> Prompt 1
According to the journal entries, why were the nighthawks flying lower than usual on the morning of 9/23/2020?
> Prompt 2
Reproduce the stretch of the journal entries from "Tuesday, 9/22/2020: The" through "love to scatter.".

[[ Study text open ]]

Monday, 9/21/2020: Having decided to get down to the task of making more/better face coverings for Hunky Husband and me, I was disgusted with myself for having forgotten my lack of elastic for the ear pieces. Gah! I bought three yards of silk for the double inner layer of fabric, but failed to order the elastic. In case there is someone who missed the announcement: Walmart is trying to compete with Amazon as a "go to" online merchandise ordering website. However, there are items for which they have taken time to establish ordering capability. Such was the case with the elastic. It has, since, become available and I have ordered several yards of white and several of black. It is to be delivered during the first week ofOctober. [Added note: The wild bird seed that was ordered at the same time was delivered on the 22nd.]
I still seek a source of two types of light bulbs - and - sanitizing hand wipes.
Tuesday, 9/22/2020: The Wild Turkeys and I are having a contest. They try to see how much of the mulch around our new trees in back they can remove, and how quickly, while I attempt to rake the mulch back into place during my daily outdoor chores. The photo, below, was taken in July; but, it shows some of the turkeys and points out the mulch that they love to scatter.
Wednesday, 9/23/2020: As I stepped outside to gather in this morning's newspaper, there were a couple of bat-like flyers tumbling over our front yard. I could not imagine that we had bats as large as these two appeared to be and, by the time I had taken another step, I realized that there were a number of these tumbling flyers. Aha! It is September. The Common Nighthawks are migrating south with their more-or-less wheeling movement. As happened, it was early enough that it was nearly dark outside, and it was foggy; thus, the birds were flying a bit lower than normally they would have been observed to do. Their tumbling flight was to catch insects around the street light that is near our yard, fueling their long flight to South America. I did not/could not have captured their aerobatic flight; but, YouTube came to my rescue. I recommend full screen for viewing this video (under 2 minutes).
Several times since moving into this house, I've observed migrations of nighthawks - following the same track each year as far as I can tell. Otherwise, seeing nighthawks in our little town is so rare that I cannot, reliably, recall any instances. I do recall (1940s and early 1950s) watching nighthawks dart about in the even smaller town in which my great-grandparents lived. They lived on a relatively busy street, across from a small hotel. As I recall, some of the nighthawks nested atop that hotel - on its flat roof. Their in-flight squawks are unmistakable.

[[ Study text closed ]]
[[ Recorded data open ]]

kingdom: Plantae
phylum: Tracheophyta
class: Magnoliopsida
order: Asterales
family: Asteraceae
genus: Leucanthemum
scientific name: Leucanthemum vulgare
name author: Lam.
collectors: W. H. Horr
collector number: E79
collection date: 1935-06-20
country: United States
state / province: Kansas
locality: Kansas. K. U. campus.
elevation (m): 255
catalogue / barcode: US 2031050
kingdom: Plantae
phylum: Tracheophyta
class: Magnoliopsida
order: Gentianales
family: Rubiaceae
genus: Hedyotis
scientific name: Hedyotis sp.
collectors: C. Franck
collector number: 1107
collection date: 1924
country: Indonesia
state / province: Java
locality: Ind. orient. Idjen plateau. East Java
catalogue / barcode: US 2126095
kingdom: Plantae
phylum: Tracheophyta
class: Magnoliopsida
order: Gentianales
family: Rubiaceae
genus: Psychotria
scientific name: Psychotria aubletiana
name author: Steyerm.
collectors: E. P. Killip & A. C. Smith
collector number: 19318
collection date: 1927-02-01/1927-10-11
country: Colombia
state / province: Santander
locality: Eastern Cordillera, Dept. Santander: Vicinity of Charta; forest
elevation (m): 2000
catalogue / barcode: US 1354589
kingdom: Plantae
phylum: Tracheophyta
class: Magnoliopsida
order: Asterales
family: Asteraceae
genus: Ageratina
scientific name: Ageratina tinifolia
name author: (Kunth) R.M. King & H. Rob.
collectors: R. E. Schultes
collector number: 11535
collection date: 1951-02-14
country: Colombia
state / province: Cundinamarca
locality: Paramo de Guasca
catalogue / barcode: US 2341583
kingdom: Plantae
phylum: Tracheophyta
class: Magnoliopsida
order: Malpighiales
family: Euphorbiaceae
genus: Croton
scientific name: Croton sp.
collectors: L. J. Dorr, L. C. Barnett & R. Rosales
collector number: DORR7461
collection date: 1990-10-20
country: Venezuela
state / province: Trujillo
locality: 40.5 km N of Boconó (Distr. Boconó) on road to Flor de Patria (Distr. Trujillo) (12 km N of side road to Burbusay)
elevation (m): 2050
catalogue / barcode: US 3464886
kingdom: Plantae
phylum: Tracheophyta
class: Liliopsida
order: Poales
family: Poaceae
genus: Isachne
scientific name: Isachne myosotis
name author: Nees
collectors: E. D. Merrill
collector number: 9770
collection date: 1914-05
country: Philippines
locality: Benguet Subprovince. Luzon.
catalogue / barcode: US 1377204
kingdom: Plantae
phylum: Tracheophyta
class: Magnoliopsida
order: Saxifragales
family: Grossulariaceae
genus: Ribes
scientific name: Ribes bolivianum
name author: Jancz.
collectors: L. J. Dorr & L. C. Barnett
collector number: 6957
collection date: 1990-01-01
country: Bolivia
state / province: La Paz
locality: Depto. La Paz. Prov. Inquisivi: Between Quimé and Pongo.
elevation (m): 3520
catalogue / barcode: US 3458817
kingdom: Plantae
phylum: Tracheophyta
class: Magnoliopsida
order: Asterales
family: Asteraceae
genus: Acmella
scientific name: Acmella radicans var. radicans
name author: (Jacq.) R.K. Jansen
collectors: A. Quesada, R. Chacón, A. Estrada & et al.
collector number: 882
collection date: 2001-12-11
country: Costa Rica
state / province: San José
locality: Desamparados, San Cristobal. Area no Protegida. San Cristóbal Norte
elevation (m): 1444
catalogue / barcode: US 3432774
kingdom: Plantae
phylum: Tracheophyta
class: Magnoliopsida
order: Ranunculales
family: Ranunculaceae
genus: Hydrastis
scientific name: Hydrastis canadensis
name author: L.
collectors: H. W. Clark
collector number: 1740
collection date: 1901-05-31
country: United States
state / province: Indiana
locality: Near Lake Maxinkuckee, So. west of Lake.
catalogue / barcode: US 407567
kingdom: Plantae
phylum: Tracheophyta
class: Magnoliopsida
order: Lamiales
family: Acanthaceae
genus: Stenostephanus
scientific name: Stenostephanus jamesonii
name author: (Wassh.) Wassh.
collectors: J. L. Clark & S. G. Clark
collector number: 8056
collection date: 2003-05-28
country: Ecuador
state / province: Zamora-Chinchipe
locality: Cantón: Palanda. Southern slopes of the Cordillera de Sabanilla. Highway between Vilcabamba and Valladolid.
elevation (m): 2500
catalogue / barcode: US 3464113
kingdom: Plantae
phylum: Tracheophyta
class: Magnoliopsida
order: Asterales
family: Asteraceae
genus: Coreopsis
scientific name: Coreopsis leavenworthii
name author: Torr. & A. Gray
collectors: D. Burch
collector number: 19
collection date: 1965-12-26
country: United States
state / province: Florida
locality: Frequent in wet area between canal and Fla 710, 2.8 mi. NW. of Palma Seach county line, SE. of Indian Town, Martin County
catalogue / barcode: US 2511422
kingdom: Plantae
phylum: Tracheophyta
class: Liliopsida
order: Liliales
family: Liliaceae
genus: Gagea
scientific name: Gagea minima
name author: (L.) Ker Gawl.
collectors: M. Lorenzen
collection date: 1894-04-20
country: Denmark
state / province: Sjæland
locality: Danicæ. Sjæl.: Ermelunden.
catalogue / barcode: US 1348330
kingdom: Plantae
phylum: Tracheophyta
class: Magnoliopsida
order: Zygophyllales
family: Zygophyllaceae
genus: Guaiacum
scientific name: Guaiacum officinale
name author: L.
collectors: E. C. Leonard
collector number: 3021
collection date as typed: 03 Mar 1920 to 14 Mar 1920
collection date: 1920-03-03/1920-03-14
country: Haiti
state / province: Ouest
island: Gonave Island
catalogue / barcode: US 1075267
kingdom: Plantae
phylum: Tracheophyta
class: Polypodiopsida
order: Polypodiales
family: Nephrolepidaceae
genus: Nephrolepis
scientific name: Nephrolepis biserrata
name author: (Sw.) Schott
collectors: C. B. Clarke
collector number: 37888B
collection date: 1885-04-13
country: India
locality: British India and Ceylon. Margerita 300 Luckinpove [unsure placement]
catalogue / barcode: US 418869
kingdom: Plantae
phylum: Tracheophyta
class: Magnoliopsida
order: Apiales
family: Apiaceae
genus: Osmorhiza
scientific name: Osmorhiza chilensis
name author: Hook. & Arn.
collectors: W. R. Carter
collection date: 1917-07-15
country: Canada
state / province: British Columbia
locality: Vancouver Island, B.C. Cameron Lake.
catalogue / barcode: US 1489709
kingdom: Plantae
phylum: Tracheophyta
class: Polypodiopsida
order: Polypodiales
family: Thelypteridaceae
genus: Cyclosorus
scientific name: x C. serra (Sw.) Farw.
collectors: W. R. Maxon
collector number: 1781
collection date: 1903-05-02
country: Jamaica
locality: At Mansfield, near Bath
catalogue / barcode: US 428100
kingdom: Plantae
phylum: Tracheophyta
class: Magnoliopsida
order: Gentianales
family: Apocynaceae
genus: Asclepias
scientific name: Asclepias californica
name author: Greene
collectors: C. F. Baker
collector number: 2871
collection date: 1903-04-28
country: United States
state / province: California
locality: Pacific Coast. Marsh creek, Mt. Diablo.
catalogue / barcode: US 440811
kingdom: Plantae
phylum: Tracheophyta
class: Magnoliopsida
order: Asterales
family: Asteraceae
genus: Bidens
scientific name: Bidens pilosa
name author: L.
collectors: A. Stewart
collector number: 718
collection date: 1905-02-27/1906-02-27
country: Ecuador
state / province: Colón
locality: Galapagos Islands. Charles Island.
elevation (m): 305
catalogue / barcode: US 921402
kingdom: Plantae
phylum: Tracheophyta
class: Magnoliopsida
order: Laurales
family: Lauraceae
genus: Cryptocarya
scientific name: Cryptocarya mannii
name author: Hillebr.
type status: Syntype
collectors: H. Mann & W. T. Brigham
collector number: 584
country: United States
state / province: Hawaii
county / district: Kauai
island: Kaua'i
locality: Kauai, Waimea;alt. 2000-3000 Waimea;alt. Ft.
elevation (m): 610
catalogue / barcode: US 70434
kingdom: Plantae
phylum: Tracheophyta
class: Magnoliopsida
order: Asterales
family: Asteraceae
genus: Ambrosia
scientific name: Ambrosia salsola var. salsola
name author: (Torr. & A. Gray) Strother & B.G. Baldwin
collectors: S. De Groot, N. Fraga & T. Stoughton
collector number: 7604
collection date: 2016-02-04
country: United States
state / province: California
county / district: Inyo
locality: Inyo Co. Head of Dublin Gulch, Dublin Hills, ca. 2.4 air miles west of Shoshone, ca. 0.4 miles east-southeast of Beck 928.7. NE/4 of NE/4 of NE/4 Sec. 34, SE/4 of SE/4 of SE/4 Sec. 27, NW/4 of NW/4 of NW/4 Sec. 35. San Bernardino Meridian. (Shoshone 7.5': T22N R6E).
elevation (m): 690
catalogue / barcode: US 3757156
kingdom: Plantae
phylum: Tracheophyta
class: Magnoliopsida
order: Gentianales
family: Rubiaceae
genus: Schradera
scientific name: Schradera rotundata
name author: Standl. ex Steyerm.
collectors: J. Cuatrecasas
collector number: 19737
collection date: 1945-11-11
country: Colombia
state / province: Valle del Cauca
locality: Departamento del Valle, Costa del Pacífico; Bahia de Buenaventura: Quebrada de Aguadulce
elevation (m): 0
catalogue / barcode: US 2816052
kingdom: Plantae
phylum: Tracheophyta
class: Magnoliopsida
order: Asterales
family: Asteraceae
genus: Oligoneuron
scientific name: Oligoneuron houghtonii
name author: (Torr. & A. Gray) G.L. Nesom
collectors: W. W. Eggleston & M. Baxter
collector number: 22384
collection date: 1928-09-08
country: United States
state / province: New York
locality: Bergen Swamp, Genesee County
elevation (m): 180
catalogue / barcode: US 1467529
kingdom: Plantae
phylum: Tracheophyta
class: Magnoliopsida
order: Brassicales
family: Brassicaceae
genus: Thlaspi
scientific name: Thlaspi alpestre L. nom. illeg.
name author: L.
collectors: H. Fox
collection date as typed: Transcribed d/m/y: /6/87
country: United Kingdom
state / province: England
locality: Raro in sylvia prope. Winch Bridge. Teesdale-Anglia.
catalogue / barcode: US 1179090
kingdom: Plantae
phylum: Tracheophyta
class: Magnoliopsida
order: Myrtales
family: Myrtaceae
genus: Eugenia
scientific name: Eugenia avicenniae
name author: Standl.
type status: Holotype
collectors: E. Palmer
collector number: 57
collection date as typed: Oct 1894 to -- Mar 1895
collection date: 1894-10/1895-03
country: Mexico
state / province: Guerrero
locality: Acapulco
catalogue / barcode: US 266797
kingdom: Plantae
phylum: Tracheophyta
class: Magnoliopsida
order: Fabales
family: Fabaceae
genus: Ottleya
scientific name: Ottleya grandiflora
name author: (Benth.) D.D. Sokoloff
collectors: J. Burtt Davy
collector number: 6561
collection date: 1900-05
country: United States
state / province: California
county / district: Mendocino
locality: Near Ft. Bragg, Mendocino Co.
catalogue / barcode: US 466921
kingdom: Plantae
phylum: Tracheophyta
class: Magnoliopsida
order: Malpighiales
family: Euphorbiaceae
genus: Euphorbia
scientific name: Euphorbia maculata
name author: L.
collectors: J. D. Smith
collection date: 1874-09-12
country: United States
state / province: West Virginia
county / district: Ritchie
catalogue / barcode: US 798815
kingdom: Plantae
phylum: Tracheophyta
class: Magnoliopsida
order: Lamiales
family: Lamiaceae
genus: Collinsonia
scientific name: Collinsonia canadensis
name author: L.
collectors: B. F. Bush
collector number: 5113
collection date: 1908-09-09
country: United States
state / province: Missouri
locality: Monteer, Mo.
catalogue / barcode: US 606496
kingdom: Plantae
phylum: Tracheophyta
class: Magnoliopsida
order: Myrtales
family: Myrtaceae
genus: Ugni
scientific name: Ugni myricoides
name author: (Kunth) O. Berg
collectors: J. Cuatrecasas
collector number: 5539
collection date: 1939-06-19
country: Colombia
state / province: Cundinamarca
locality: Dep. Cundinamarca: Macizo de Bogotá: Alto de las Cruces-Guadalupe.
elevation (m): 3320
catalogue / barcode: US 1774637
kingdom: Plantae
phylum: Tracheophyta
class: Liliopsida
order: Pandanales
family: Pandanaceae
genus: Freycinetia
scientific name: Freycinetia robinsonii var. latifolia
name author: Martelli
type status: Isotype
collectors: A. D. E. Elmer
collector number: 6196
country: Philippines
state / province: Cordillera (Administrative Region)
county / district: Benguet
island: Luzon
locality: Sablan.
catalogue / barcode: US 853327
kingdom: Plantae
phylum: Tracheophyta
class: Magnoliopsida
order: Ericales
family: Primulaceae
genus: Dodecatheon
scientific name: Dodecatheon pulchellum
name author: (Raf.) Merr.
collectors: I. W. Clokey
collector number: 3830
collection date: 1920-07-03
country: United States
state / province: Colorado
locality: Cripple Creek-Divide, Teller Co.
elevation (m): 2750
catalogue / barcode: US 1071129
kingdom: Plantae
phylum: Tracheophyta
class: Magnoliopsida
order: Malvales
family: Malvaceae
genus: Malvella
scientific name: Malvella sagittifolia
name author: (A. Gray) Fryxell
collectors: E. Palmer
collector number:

[[ Recorded data closed ]]

> Written solution 1
It was early enough that it was nearly dark outside, and it was foggy, so the birds flew lower than they normally would.

> Written solution 2
Tuesday, 9/22/2020: The Wild Turkeys and I are having a contest. They try to see how much of the mulch around our new trees in back they can remove, and how quickly, while I attempt to rake the mulch back into place during my daily outdoor chores. The photo, below, was taken in July; but, it shows some of the turkeys and points out the mulch that they love to scatter.